**DOCUMENT EXTRACT:**
▼

|
Accounts Of 19th-Century Colonialism Read As Brutal Yet Modern Cautionary Tales.
By Gregory McNamee
King Leopold's Ghost, by Adam Hochschild (Houghton
Mifflin). Cloth, $26.
Exterminate All the Brutes, by Sven Lindqvist (New
Press). Paper, $12.
KING LEOPOLD II of Belgium (1835-1909) was a strange man,
even by the eccentric standards of the royal bloodline that produced
him and his cousins Queen Victoria of England, Kaiser Wilhelm
of Germany, Empress Carlota of Mexico and Tsar Nicholas of Russia.
He was notoriously avaricious, even as a child. He was cruel to
his servants. He hated his wife and daughters, who returned the
favor. Accustomed to having his way at all times, Leopold nonetheless
seems to have despised thoroughly his native land and his willing
subjects, whom he collectively dismissed as "small country,
small people." He disliked Belgium so much, in fact, that
he had all the meat for his table brought in from neighboring
France, spent most of his time in Paris or the French Riviera,
and disdained even to dock his imperial yacht in Belgian waters.
But the scornful king, Adam Hochschild tells us in King Leopold's
Ghost, nonetheless determined that his tiny country deserved
a mighty empire. He set about scouring the earth for a likely
place for a Belgian colony, ordering his aides to make inquiries
of the Argentine government whether an island at the confluence
of the Uruguay and Parana rivers might be for sale, to try to
purchase the islands of Fiji and Formosa, to convince the Spanish
king to sell him the Philippines.

▲

**RECORDED INFORMATION:**
▼

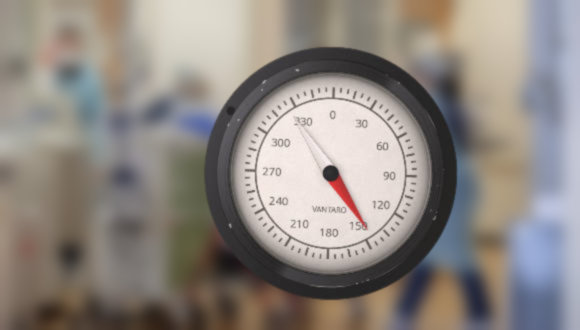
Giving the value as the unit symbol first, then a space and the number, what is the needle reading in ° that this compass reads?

▲

**EXERCISE REQUIREMENTS:**
1. In the Leopold review, take the passage that begins "He was notoriously" and ends "in Belgian waters.", and alter it by putting "courtiers" in place of "servants".
2. Extend the Leopold review from its final sentence onward.
The data have no connection to the Leopold review.

**EXERCISE ANSWERS:**
1.
He was notoriously avaricious, even as a child. He was cruel to
his courtiers. He hated his wife and daughters, who returned the
favor. Accustomed to having his way at all times, Leopold nonetheless
seems to have despised thoroughly his native land and his willing
subjects, whom he collectively dismissed as "small country,
small people." He disliked Belgium so much, in fact, that
he had all the meat for his table brought in from neighboring
France, spent most of his time in Paris or the French Riviera,
and disdained even to dock his imperial yacht in Belgian waters.

2.
Rebuffed in his efforts, Leopold happened on newspaper accounts
of the voyages of Henry Morton Stanley, the self-promoting journalist
and explorer who had newly made himself famous by discovering
the whereabouts of the Scottish traveler David Livingstone. Leopold
importuned Stanley--a native of Wales who, for reasons of his
own, passed himself off as an American--to help him conquer the
hitherto unexplored area south of Uganda. Stanley did not bite,
but he still pointed Leopold in the direction of the Congo, where,
he said, there were fortunes to be made.
Great fortunes indeed lay along the course of the Congo River,
rich in iron, gold, ivory and especially rubber. The huge area,
a drainage as large as India, had been little explored by Portuguese,
French, German and English travelers, and Leopold was able to
seize the territory with only murmurs of protest from his seniors
in the business of colonialism. (Ever disdainful of Belgium, Leopold
claimed it for himself, ceding it to his country two decades later.)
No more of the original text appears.